[TO-DO LIST]
a – Please translate this sentence from the friction discussion into Spanish: "Force need not be in the same direction as the motion of the object."
b – According to the friction discussion, which law makes the net force always equal to ma?

[DOCUMENT EXTRACT]

********

When the box is sliding on a level ground, the Normal force is equal to the force of gravity. Since Force of gravity = mg, normal force (Fn) also equals mg. Force of friction (Ff) equals u (constant) times the normal force, so Ff=uFn=umg. If force of friction is the only force acting on the object, then Fnet=Ff, Fnet=umg, and since Fnet=ma (by definition), ma=umg.
Hope this explanation makes sense.

 

[balla121]

More questions by gomer 🙂

I encountered a question that doesn't explain this in the answer. The object was sliding down a ramp towards the ground, and at ground level it slid from point A to B where it comes to a stop by friction. In order to find the acceleration vector of the box, umg was set equal to ma. I got this question right because i knew to set umg to ma, but i dont understand why? So when you have a box that is sliding on the ground with kinetic friction acting opposite of motion, how come you set Fk = Fo (which becomes umg = ma where mass cancels and you get ug=a)?

*sorry, needs to be moved to questions/answers section.

So we have a box...(its helpful to draw it out).
From the top of the ramp to point A, there will be gravity component that is parallel to the ramp that "acts" (applies a force) on the box to accelerate the box; as it reaches point A, there will no longer be a force component from gravity and this is where the kinetic friction takes over. The kinetic friction will act against the motion of the box and the kinetic friction force will be the only force acting on the object(if object moving A to B is left to right, friction force is acting to the left). Whenever we have a net force, there will be an acceleration; in this case the net force is equal to the kinetic friction force. Thus, that is why we set umg(kinetic friction force) equal to ma. The acceleration in this case is negative(opposite of direction of motion)

 

[GomerPyle]

Thanks guys.

The only thing I don't understand is why we set the frictional force to ma. Is that just standard? The 'ma' is pointed to the left, in the same direction friction is, correct? I always assumed ma was in the direction of motion..

 

[3Pascals]

We set the frictional force to ma because the net force is always equal to ma (Newton's second law) and in this case the frictional force is the only force acting (technically the gravitational and normal forces are also acting but they cancel out).

Force need not be in the same direction as the motion of the object. Here, the object is moving to the right (velocity vector is pointed to the right) but the net force is pointed to the left and slowing the object down (acceleration is to the left). Think of it this way: the velocity vector points in the direction the object is moving; the force/acceleration vector points in the direction of the net "push" acting on the object.

********

[Data items]
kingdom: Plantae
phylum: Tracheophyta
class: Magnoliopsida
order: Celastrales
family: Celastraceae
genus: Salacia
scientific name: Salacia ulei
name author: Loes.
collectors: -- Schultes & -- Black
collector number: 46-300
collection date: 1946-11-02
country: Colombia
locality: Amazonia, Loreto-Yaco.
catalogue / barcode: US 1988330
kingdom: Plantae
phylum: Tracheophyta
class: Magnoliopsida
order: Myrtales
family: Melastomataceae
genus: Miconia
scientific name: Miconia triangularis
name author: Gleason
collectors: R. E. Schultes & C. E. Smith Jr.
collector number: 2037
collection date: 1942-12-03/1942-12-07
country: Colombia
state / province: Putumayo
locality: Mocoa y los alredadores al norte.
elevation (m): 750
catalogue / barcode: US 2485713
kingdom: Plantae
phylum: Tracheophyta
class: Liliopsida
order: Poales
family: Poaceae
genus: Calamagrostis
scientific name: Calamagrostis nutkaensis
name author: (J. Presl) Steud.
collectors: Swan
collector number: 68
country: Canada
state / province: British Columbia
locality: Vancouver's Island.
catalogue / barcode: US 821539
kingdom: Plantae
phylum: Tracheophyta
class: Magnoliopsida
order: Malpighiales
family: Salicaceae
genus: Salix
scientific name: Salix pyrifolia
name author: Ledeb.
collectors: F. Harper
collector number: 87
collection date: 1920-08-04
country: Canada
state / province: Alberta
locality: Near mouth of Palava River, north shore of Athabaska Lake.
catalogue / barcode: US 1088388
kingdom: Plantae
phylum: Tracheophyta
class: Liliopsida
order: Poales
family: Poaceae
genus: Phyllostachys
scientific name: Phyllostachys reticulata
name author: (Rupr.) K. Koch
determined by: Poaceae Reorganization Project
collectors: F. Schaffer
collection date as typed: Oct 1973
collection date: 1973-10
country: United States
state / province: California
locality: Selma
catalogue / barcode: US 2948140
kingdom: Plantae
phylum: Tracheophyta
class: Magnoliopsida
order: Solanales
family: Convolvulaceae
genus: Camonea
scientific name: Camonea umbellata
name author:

********

[ANSWERS FOR THIS EXERCISE]
a – La fuerza no tiene por qué estar en la misma dirección que el movimiento del objeto.

b – Newton's second law.